Existing by coincidence, programming deliberately
Historically, the Firefox Accounts (FxA) codebase was organised as separate repositories because it's deployed as separate microservices in production. However, that arrangement caused us some nagging issues as developers, so we decided to migrate the code to a monorepo instead. This post discusses why and how we did that, and how things turned out in the end.
There were three main problems with the many-repo approach.
Firstly,
it was hard to share common code
between services.
Generally we addressed that
by extracting the re-usable logic
to yet another repository
and publishing it from there with npm
.
But each additional repository
increased the mental load
of working on FxA
and updating the common code
became a tiresome process
that involved opening pull requests
in multiple locations
to grab the latest dependency.
Because different subsets of the team worked in different repositories, coding conventions gradually diverged between them. We could have averted this situation with stricter lint rules shared between repos, but by the time we realised there was a problem, there was a problem. The respective owners of each codebase were not enthusiastic about making wide-ranging formatting changes to their code, so anyone working horizontally was forced to chop and change between local customs instead.

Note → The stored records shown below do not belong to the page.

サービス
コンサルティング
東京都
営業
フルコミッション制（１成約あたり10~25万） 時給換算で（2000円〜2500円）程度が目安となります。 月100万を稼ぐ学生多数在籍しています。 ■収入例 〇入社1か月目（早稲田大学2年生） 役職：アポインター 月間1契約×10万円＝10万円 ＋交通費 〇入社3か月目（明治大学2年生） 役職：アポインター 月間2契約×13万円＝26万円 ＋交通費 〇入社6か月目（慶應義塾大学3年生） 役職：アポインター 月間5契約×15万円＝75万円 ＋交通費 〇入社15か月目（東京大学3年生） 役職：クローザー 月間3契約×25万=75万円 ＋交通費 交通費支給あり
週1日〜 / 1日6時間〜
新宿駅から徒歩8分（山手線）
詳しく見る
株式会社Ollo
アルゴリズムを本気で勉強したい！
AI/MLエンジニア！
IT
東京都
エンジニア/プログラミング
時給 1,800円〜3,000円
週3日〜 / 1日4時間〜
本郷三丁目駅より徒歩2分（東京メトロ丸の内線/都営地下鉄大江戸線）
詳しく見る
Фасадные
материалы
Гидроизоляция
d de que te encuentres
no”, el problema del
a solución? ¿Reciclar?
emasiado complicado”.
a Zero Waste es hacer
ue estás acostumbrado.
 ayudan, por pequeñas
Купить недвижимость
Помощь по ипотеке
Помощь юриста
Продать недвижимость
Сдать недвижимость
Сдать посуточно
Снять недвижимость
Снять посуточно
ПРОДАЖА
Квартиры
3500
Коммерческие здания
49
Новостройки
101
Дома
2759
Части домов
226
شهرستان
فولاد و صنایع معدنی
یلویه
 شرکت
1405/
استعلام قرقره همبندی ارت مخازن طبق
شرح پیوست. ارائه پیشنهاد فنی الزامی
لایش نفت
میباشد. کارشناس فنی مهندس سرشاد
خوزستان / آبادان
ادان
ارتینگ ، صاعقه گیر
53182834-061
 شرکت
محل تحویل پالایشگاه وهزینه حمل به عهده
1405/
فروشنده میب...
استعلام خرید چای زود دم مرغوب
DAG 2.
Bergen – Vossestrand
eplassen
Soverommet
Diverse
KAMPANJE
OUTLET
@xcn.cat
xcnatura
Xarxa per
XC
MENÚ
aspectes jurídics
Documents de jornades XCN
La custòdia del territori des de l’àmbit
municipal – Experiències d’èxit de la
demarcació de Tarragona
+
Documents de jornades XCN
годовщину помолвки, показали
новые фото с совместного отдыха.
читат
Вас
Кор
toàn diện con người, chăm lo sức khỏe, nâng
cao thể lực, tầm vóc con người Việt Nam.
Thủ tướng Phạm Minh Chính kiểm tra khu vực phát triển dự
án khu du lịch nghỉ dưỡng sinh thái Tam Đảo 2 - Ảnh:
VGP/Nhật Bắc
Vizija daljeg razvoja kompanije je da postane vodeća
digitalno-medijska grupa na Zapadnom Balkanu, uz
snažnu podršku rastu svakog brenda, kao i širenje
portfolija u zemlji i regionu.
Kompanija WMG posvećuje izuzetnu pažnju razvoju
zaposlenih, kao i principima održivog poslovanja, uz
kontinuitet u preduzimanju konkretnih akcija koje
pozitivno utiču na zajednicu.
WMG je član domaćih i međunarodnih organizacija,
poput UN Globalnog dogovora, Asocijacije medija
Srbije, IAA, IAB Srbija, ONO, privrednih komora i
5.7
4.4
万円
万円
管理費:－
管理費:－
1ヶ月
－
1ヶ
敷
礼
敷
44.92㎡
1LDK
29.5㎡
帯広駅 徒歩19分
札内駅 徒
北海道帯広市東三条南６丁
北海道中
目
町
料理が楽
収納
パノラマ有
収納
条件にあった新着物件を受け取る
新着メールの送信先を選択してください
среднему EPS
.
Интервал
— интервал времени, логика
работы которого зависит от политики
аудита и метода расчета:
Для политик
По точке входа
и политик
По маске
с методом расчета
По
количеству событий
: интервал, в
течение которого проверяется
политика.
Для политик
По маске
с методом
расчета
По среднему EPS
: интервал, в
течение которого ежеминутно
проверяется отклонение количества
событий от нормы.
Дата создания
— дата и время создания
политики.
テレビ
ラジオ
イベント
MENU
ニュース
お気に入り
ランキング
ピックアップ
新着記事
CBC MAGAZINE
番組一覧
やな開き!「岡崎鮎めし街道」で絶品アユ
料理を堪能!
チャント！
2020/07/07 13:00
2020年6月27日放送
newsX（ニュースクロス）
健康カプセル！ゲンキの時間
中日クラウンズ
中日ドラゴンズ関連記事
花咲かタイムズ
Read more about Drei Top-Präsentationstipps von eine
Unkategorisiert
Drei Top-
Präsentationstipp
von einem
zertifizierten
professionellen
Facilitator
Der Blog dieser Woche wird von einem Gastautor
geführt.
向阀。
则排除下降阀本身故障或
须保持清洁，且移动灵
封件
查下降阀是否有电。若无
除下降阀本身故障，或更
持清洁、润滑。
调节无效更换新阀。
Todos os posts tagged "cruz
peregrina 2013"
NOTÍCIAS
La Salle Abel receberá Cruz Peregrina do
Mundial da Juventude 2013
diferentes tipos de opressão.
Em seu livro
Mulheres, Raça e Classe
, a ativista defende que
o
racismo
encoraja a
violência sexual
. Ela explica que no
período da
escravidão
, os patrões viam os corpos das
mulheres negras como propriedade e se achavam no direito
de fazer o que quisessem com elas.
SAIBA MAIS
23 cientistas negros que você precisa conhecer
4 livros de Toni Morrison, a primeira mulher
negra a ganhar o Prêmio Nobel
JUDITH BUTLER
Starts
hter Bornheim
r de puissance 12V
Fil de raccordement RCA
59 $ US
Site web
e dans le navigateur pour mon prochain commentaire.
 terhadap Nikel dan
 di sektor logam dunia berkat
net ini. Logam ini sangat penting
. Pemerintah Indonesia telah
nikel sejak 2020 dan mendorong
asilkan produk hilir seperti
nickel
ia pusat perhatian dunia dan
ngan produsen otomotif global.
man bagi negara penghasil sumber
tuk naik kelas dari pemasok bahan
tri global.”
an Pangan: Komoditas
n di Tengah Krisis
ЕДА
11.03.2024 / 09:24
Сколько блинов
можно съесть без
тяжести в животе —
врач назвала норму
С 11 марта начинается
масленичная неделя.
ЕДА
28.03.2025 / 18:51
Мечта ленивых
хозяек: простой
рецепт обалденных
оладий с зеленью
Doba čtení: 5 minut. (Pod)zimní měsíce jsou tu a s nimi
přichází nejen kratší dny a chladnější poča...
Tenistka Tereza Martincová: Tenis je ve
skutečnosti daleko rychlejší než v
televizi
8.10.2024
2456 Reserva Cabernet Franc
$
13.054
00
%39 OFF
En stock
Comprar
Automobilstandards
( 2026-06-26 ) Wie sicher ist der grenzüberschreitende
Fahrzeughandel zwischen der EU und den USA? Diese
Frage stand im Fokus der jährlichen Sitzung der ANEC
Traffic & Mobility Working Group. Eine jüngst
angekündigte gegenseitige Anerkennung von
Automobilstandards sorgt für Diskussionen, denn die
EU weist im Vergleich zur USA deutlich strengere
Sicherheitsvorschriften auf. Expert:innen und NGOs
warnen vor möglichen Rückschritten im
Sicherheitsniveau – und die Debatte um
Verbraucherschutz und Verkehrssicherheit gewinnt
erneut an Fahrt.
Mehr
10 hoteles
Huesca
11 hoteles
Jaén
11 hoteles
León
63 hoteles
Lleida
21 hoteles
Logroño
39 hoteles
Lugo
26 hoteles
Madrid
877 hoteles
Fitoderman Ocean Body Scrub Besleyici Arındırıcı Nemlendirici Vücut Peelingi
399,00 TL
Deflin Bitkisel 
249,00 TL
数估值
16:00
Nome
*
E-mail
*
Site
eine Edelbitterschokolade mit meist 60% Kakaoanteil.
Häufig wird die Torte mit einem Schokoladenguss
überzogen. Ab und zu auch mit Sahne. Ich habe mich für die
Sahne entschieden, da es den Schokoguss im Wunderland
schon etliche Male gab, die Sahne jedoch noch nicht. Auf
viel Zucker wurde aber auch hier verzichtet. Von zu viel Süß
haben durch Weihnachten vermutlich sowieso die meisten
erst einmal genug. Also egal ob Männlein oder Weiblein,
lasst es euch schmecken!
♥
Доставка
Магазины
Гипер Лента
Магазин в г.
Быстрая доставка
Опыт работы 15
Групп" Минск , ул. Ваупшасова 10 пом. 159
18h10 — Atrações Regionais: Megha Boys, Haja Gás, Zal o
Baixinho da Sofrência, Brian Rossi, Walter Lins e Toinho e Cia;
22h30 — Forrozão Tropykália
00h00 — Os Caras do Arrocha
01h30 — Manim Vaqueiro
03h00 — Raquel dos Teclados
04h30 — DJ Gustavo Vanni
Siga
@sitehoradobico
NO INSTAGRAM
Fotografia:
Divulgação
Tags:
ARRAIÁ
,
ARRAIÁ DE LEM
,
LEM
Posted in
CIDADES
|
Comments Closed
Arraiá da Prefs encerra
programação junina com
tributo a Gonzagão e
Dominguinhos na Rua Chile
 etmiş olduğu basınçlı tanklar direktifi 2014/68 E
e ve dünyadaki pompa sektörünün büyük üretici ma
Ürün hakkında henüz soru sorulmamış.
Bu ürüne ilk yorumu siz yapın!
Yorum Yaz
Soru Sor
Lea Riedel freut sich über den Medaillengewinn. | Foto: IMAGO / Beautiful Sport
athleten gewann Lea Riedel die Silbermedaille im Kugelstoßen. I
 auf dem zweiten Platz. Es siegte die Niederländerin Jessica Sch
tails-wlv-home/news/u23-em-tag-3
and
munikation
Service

The most serious issues were in CI. It was possible for services to break downstream consumers of their interfaces, without causing any builds to fail. This would sometimes lead to downstream developers discovering failures while working on unrelated tasks and lacking any context to help them understand what was wrong.
With the imminent arrival of new recruits on the FxA team, we decided to take the hit and pull all of the code in to one place.
Our hard requirements for the move were that all of the commit histories must be preserved, the most recent tag for each service should be copied too and that CI should run tests for all downstream consumers when their upstream dependencies were changed. Danny Coates took the bull by the horns and wrote a script to do the actual work. We played with that until we persuaded ourselves we'd thought things through properly, then we fixed a date to migrate the code for real.
There could be no going back after that point, as issues were to be moved, pull requests re-opened, code landed and old repositories archived. We opted to do the move immediately after cutting the release for FxA train 134, to give ourselves some breathing space to work through any problems before cutting train 135. Or at least, that was the theory. In practice, we had to cut point releases for train 134 so a lot of that breathing space was lost.
After the code was moved, the next priority was to ensure we had a release script that worked from the new monorepo. This meant working for both JavaScript and Rust services, so probably warrants a separate blog post in its own right, but you can find the finished script here.
It's fair to say we underestimated how many problems might occur as a result of this migration. For example, some of the unexpected issues were:
The git hooks we had in our old repos were forced to compete against each other in the new monorepo. Lacking the time to make them co-exist happily, we just deleted them.
The version endpoint for one of our services
broke because the relative path
to the .git
directory
changed.
Fixing it was straightforward.
Some of our tests cloned the database repo in their setup. That repo is now archived and becoming ever staler with each passing commit, so we quickly applied a sticking-plaster fix to copy the local db directory instead but are yet to land a long-term fix that we're really happy with.
Additionally, we haven't yet done some of the things the monorepo was designed to enable, such as standardise a mechanism for cross-package dependencies or unify the lint rules for all our packages.
Ultimately, it's become clear the migration will be a gradual process carried out over a number of months rather than an instant cutover. The long-term benefits are all still available but the journey to reach them is ongoing!